Diversamente da altri nuraghi dalla struttura complessa, il nuraghe Losa non presenta il cortile, cioè lo spazio interno scoperto di raccordo fra le camere. Il nuraghe si apre all’esterno con due ingressi sopraelevati sul piano di campagna: quello principale a sud-est immette nella camera della torre centrale attraverso un corridoio che si raccorda anche con le camere delle due torri laterali; l’altro secondario a nord immette nella camera della torre posteriore la quale a sua volta si collega autonomamente tramite una scala alla parte sommitale del nuraghe.

Tra le camere interne si distingue per ampiezza quella centrale. Essa conserva intatta la tholos (falsa cupola) ed è dotata di tre nicchie alle pareti. Una scala, contenuta nello spessore dei muri della torre centrale, sale a spirale collegando questa camera con quella superiore e con la sommità della stessa torre.
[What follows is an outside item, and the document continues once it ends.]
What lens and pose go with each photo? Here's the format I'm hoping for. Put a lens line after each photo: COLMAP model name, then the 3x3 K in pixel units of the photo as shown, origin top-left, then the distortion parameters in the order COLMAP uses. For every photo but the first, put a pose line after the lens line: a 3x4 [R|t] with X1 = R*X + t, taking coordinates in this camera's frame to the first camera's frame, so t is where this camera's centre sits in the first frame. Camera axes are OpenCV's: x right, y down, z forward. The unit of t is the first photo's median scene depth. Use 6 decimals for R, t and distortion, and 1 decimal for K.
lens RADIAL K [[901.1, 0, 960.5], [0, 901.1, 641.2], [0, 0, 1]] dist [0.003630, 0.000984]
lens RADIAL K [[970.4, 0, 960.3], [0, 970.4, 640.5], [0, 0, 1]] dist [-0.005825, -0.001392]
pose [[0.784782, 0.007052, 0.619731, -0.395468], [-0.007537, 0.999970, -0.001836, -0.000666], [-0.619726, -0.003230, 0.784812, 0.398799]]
All’esterno, il nuraghe è unito su un fianco a un tratto di antemurale munito di torri. Davanti all’ingresso principale del nuraghe sorge un grande edificio circolare provvisto di due ingressi e di due nicchioni. L’area dell’insediamento, estesa per ben tre ettari e mezzo, è interamente racchiusa da una poderosa muraglia provvista di alcune porte e torrette.
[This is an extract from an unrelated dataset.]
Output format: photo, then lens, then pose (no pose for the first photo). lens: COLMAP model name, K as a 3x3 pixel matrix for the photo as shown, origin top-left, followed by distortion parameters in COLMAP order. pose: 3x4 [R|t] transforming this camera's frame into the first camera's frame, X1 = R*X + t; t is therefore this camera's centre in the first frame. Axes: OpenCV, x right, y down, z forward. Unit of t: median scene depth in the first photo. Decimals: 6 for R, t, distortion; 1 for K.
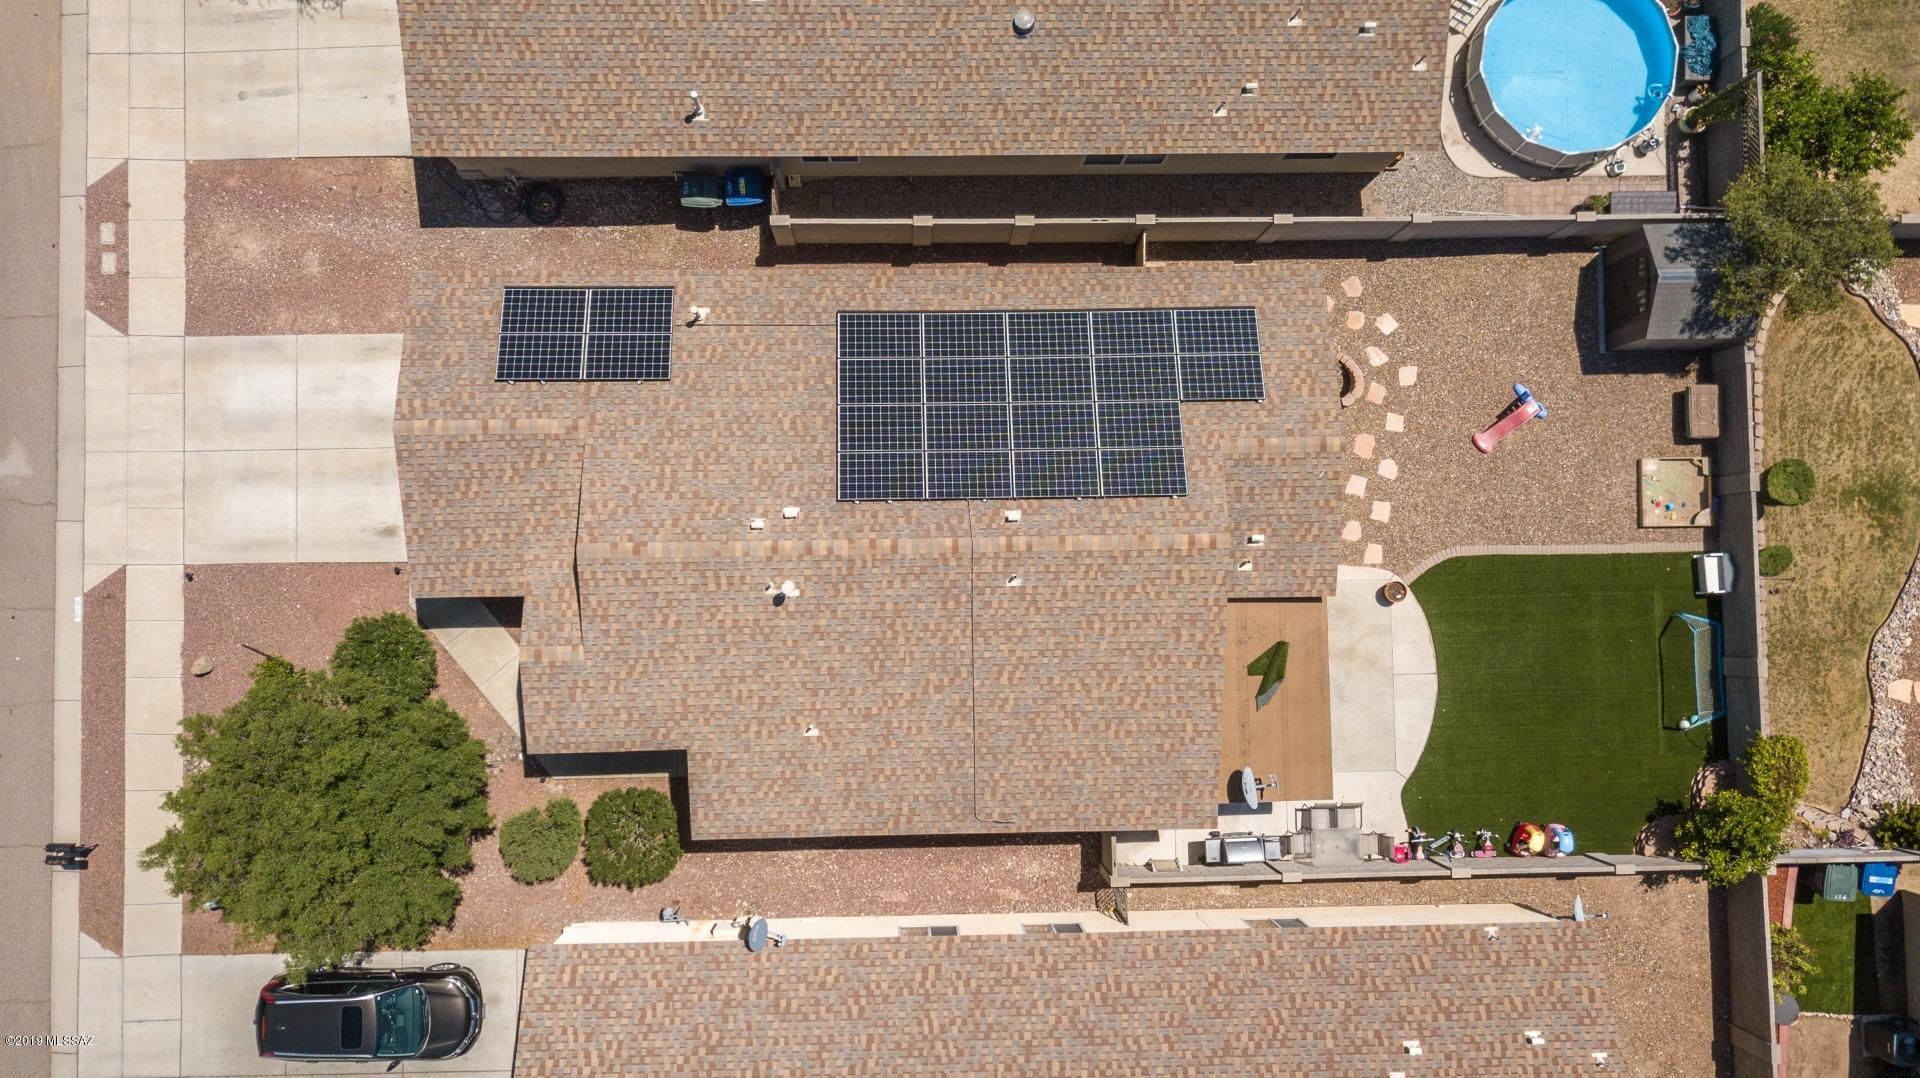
lens RADIAL K [[1465.3, 0, 959.1], [0, 1465.3, 531.8], [0, 0, 1]] dist [0.039016, -0.006672]
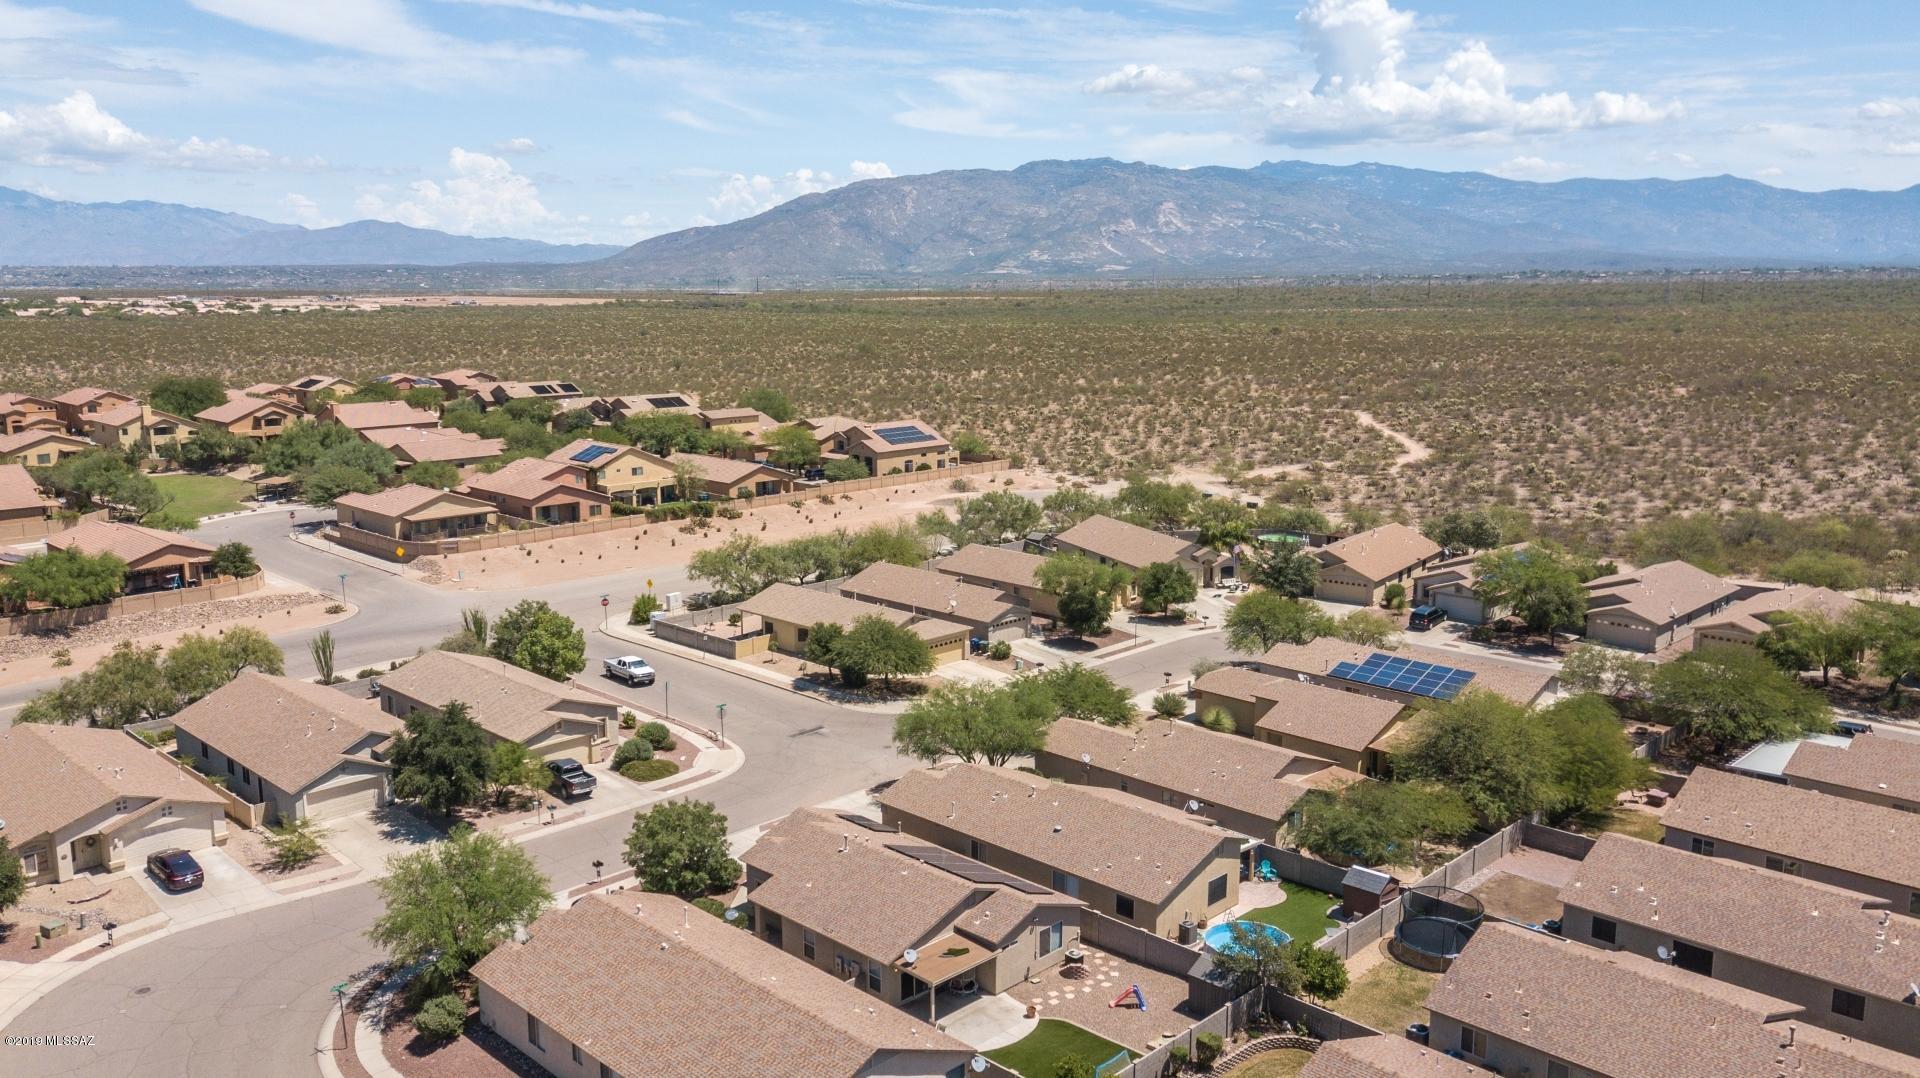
lens RADIAL K [[1465.3, 0, 958.6], [0, 1465.3, 540.7], [0, 0, 1]] dist [0.039016, -0.006672]
pose [[0.703500, 0.092461, -0.704655, 1.752395], [-0.708423, 0.170464, -0.684893, 1.533066], [0.056793, 0.981016, 0.185423, -0.046662]]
I reperti fino ad ora recuperati permettono di assegnare le fasi più antiche di vita del complesso alla fine del Bronzo Medio e al Bronzo Recente (XIV – XIII sec. a. C.). Al Bronzo Finale (XII – X sec. a. C.) e alla prima età del Ferro (IX –VIII sec. a.C.) risale una quantità di reperti ceramici e bronzei tale da indicare un’intensa frequentazione. Il sito è stato occupato anche in epoca storica: dal periodo tardo-punico (IV – III sec. a. C.) all’età romana repubblicana (II – I sec. a. C.), all’età romana imperiale (I – III sec. d. C.), al periodo tardo-romano (IV –V sec. d. C.), fino all’età bizantina (VI – VIII sec. d. C.).